+++ INFORMATION SUPPLIED

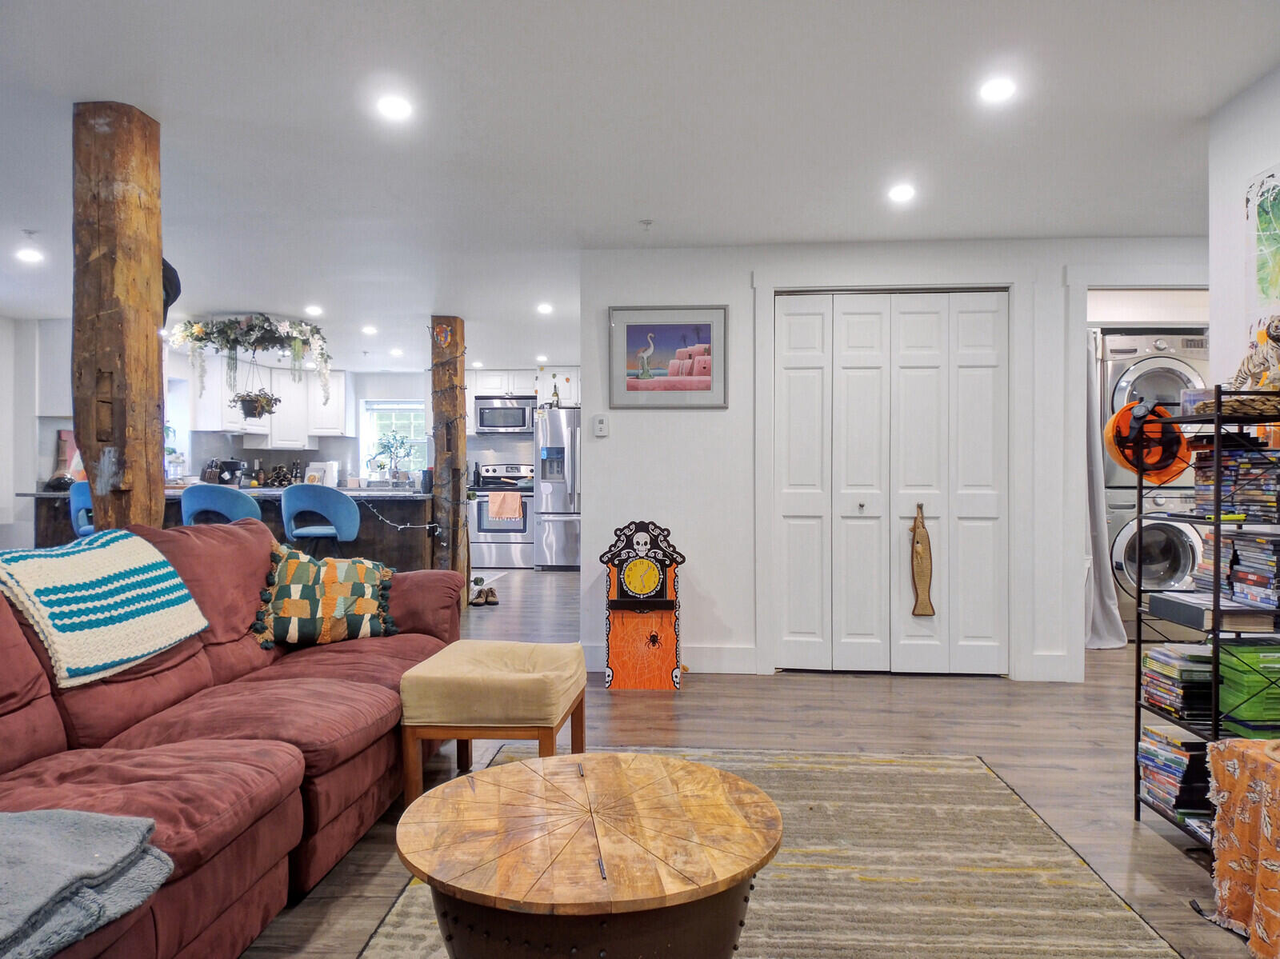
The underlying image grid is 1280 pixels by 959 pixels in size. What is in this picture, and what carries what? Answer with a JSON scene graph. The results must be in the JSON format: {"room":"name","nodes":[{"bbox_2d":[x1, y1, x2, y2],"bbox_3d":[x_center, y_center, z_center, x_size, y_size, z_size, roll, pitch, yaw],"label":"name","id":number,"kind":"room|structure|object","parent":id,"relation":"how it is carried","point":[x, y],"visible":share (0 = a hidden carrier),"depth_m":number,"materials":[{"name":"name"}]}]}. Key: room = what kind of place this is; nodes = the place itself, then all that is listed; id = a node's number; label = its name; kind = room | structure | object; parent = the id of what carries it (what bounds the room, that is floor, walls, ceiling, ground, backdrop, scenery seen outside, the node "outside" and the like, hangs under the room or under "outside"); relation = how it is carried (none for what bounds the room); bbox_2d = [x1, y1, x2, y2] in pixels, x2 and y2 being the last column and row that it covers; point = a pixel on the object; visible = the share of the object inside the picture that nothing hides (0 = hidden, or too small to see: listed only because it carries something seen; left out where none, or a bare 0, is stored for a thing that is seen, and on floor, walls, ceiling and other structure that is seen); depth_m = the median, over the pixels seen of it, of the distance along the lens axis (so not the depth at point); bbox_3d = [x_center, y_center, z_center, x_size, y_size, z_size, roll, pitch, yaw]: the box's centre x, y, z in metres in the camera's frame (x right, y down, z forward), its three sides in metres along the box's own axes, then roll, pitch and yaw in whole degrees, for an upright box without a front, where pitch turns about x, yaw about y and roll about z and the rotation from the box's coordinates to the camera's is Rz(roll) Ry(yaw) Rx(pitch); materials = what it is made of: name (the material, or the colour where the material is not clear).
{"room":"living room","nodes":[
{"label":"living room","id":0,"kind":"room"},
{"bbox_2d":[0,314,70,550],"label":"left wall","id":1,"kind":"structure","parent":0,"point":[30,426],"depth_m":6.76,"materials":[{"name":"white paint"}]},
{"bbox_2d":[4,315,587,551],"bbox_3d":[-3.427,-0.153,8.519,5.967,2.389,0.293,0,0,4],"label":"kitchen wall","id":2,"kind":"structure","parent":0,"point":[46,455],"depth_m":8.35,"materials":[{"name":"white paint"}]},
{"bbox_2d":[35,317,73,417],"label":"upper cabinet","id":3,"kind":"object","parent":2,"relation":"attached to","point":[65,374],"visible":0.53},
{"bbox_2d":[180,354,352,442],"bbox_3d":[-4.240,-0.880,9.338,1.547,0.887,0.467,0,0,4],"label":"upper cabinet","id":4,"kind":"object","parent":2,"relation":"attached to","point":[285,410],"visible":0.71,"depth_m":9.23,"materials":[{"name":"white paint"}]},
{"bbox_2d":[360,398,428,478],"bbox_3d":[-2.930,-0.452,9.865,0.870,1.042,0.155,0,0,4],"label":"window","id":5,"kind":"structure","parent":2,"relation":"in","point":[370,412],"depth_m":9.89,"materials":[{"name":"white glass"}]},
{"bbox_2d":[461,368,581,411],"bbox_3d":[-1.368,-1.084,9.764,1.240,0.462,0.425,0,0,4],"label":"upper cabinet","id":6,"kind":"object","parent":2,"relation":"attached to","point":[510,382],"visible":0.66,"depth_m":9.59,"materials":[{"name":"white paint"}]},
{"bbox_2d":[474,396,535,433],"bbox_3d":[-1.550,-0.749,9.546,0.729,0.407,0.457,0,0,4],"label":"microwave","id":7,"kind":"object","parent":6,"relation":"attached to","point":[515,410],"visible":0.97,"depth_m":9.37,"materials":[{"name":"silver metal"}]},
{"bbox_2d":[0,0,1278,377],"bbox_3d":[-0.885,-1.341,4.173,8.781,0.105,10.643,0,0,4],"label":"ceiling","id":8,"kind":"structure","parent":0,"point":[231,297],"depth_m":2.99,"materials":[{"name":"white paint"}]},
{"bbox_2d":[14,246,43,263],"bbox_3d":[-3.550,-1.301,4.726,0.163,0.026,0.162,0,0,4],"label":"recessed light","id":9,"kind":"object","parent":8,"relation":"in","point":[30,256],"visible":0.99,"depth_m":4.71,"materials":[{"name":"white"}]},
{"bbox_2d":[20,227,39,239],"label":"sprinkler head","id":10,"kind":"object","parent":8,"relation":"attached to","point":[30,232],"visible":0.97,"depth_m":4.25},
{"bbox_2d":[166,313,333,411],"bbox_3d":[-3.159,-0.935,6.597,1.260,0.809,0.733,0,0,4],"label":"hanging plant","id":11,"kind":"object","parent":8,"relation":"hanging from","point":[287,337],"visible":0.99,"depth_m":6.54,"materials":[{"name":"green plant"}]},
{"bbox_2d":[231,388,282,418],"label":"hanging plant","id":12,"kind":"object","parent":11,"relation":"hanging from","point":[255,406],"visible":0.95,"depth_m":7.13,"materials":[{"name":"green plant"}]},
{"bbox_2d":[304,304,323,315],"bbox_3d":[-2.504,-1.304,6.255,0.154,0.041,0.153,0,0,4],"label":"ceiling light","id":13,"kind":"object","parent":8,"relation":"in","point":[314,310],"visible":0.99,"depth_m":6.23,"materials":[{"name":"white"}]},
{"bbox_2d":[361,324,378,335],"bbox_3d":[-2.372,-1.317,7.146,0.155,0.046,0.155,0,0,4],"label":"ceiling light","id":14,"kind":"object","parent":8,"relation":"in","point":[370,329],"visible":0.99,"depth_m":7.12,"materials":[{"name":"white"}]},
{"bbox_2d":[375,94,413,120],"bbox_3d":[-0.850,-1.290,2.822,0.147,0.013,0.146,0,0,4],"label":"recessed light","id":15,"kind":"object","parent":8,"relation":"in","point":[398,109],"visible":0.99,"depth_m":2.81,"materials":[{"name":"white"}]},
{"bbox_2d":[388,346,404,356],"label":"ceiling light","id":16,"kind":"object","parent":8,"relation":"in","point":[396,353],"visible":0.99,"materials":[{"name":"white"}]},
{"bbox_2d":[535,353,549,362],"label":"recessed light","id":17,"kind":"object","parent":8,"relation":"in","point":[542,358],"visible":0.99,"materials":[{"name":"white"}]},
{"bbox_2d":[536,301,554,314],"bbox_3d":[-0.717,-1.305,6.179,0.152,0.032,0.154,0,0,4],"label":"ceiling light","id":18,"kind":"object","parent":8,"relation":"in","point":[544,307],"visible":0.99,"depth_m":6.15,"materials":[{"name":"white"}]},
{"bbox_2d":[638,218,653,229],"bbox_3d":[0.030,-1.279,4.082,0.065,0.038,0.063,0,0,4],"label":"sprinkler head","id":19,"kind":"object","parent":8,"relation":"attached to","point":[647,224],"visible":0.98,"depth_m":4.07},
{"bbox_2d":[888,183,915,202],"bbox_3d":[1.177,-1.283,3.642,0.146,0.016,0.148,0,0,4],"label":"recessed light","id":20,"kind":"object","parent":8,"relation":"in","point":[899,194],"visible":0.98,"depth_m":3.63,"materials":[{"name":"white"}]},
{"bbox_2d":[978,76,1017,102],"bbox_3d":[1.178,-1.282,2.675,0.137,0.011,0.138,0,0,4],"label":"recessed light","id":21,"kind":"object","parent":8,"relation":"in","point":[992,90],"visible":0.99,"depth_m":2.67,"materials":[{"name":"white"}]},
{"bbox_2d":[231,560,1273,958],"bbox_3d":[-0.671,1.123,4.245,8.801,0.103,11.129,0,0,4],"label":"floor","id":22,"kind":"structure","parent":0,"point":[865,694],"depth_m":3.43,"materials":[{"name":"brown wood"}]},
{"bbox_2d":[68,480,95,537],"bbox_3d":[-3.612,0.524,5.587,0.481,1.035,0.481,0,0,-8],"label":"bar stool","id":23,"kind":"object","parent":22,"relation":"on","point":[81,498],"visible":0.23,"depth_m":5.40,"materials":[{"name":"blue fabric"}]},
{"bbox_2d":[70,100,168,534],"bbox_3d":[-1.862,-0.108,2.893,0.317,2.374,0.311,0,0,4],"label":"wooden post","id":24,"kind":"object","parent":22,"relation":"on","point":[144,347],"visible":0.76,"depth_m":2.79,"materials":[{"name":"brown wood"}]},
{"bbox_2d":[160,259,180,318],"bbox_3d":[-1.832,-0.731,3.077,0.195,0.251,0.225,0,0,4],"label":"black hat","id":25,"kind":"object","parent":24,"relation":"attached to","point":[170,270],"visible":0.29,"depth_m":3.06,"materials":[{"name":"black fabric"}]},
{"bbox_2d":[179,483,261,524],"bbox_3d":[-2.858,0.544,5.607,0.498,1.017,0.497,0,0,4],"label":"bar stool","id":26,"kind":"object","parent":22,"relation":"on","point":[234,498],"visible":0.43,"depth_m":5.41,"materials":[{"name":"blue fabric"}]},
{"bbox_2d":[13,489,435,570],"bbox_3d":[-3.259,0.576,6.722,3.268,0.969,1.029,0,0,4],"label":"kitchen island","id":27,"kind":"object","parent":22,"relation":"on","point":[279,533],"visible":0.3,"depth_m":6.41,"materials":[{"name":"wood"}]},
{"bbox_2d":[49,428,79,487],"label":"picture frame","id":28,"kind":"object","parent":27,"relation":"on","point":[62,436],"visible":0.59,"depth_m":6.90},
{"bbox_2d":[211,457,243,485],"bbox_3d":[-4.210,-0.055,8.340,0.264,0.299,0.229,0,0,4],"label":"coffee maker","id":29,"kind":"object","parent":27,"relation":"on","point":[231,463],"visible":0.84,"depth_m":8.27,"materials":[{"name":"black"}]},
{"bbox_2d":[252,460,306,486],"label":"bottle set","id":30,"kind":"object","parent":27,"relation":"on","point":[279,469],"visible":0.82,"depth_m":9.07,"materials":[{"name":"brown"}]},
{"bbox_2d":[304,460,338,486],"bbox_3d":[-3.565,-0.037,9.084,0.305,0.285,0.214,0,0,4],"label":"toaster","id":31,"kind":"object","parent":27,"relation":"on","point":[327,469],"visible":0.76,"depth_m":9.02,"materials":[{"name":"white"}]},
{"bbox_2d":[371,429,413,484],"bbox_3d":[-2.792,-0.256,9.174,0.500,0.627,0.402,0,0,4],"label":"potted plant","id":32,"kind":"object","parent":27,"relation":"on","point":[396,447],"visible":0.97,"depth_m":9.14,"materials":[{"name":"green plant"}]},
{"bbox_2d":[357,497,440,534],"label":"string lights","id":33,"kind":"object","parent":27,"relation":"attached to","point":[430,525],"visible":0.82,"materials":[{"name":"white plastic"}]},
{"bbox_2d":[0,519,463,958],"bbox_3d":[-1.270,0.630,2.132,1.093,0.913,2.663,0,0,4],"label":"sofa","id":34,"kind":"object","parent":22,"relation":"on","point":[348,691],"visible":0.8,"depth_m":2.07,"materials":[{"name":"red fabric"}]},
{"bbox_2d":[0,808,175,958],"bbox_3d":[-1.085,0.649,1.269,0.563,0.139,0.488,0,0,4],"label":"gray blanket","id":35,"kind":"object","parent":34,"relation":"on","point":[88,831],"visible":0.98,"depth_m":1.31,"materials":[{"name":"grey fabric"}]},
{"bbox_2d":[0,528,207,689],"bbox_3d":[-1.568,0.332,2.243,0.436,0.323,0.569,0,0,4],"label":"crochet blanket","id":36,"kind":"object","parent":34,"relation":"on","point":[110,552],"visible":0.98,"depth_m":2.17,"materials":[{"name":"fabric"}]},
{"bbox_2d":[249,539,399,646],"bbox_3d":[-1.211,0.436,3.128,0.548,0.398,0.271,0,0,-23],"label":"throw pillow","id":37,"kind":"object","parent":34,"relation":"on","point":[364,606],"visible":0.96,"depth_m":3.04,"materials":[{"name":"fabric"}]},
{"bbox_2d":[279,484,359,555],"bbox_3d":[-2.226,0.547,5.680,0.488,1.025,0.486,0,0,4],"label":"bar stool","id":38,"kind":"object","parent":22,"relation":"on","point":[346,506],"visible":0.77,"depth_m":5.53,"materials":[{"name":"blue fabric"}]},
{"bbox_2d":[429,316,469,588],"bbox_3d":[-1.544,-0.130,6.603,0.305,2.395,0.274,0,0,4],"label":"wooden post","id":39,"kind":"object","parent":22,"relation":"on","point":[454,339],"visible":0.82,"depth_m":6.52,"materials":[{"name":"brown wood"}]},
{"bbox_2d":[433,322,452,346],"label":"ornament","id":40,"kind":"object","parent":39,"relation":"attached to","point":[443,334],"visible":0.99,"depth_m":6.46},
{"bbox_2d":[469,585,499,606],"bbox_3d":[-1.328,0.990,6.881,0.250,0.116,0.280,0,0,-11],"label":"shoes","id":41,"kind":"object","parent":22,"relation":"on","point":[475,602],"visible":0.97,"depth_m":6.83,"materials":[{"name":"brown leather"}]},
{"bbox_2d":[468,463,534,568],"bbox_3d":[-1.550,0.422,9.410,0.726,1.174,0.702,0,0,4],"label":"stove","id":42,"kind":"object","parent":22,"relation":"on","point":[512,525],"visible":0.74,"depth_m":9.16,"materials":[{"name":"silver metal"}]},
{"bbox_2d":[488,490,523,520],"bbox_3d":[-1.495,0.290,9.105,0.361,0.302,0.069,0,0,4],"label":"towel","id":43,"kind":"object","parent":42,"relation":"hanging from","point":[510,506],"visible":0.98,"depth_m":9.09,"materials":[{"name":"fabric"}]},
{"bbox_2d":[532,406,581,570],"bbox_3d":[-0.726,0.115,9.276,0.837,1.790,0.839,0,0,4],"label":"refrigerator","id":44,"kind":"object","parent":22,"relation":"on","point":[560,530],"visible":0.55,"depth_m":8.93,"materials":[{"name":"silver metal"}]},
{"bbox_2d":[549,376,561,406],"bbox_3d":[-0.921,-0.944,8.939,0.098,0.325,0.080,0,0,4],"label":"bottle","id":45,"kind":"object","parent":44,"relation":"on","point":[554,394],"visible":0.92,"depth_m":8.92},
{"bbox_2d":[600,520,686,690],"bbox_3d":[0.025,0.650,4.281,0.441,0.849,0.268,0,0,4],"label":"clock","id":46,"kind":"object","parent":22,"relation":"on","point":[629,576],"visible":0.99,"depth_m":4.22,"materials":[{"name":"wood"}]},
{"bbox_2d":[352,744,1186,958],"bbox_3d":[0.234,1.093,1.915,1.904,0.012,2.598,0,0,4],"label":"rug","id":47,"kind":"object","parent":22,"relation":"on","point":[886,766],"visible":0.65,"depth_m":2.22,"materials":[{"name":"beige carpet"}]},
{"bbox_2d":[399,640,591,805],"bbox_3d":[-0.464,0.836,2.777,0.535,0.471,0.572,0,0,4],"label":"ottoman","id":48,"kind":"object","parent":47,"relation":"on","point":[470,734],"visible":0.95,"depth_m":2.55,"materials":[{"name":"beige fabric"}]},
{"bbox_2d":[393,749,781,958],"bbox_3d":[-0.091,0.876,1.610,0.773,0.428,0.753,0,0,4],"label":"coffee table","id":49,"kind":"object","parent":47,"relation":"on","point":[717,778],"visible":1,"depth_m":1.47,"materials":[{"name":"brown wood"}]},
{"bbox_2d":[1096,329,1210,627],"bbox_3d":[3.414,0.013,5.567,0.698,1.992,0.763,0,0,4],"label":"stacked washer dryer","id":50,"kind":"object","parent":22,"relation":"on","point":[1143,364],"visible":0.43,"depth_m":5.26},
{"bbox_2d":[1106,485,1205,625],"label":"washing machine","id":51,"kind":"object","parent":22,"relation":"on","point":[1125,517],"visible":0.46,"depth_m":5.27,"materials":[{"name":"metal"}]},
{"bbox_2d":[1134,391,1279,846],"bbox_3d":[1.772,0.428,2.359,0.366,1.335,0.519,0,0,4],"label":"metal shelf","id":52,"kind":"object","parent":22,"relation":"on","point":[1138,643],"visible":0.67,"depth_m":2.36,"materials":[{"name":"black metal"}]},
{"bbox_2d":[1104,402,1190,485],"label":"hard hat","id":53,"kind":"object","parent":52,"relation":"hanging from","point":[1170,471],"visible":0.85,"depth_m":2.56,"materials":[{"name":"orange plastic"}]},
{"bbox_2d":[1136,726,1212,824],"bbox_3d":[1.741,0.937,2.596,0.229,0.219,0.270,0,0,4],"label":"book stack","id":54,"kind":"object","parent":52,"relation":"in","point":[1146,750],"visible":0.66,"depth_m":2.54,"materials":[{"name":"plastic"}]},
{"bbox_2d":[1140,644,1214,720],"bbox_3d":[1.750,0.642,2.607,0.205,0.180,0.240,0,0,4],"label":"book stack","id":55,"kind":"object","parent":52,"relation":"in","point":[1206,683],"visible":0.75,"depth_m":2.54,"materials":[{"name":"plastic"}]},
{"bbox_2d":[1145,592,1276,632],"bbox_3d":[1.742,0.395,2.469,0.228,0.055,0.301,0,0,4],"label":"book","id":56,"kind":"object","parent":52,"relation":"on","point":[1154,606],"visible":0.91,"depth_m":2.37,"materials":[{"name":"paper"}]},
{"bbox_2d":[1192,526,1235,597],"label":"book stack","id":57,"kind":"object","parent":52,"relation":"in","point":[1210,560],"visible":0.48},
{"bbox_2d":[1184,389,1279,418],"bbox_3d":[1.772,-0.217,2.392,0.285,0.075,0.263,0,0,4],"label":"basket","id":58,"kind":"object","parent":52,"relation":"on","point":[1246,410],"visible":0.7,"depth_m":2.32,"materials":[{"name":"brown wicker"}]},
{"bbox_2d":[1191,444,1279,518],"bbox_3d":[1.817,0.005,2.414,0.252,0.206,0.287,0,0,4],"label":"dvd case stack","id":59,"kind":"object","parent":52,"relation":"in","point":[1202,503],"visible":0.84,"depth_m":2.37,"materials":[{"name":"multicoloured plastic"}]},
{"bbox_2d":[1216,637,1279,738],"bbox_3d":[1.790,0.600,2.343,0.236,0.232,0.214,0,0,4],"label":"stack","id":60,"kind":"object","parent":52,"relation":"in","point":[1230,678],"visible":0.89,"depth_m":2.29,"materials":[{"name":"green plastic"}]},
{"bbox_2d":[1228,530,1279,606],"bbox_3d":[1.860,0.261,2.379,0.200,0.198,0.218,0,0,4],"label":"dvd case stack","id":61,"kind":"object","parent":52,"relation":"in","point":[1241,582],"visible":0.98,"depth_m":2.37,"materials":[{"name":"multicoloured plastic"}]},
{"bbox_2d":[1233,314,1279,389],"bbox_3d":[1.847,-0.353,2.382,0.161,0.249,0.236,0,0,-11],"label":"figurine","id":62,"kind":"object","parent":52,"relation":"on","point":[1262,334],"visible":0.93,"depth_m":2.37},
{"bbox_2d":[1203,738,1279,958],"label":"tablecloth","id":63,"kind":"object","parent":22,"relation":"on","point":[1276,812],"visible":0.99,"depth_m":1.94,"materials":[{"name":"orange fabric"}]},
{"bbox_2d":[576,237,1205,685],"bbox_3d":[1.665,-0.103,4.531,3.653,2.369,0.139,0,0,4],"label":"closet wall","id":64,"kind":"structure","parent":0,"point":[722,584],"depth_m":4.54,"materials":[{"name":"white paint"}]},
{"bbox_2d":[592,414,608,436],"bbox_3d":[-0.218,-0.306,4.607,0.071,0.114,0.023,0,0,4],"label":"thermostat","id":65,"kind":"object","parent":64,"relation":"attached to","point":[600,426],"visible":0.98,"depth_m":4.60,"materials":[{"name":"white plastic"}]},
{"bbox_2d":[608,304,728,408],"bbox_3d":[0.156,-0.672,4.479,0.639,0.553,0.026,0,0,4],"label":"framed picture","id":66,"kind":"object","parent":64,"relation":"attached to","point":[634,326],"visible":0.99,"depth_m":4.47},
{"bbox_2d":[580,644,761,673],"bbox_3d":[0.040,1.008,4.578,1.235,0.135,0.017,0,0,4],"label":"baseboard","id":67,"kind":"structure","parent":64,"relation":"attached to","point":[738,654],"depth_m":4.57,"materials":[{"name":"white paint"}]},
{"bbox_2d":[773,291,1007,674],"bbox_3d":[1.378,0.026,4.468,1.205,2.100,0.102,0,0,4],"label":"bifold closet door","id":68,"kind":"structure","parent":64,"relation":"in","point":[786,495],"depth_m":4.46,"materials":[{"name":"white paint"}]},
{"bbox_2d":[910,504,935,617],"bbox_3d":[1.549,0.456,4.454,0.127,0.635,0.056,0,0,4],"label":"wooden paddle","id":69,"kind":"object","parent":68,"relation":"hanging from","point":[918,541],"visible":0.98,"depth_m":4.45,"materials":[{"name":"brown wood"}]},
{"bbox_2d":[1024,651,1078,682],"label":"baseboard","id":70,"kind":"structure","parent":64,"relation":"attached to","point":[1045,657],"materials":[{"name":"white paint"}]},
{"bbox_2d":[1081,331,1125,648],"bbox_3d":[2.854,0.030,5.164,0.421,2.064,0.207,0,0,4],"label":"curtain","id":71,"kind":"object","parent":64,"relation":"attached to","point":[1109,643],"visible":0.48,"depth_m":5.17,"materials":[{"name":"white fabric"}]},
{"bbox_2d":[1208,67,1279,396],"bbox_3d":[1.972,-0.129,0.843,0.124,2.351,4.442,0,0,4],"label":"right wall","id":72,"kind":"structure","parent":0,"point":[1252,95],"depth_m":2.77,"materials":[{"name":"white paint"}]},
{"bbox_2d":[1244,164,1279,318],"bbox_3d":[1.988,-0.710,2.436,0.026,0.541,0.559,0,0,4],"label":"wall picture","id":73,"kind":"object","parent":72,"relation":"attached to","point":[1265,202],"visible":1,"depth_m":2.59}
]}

++++++
+++ INFORMATION SUPPLIED

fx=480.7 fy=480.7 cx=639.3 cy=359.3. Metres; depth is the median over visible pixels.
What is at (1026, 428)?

++++++

Above are the records; from them, give again exactly the lines from the one containing "fx=480.7 fy=480.7 cx=639.3" through the one containing "What is at (1026, 428)?", both included.

fx=480.7 fy=480.7 cx=639.3 cy=359.3. Metres; depth is the median over visible pixels.
What is at (1026, 428)?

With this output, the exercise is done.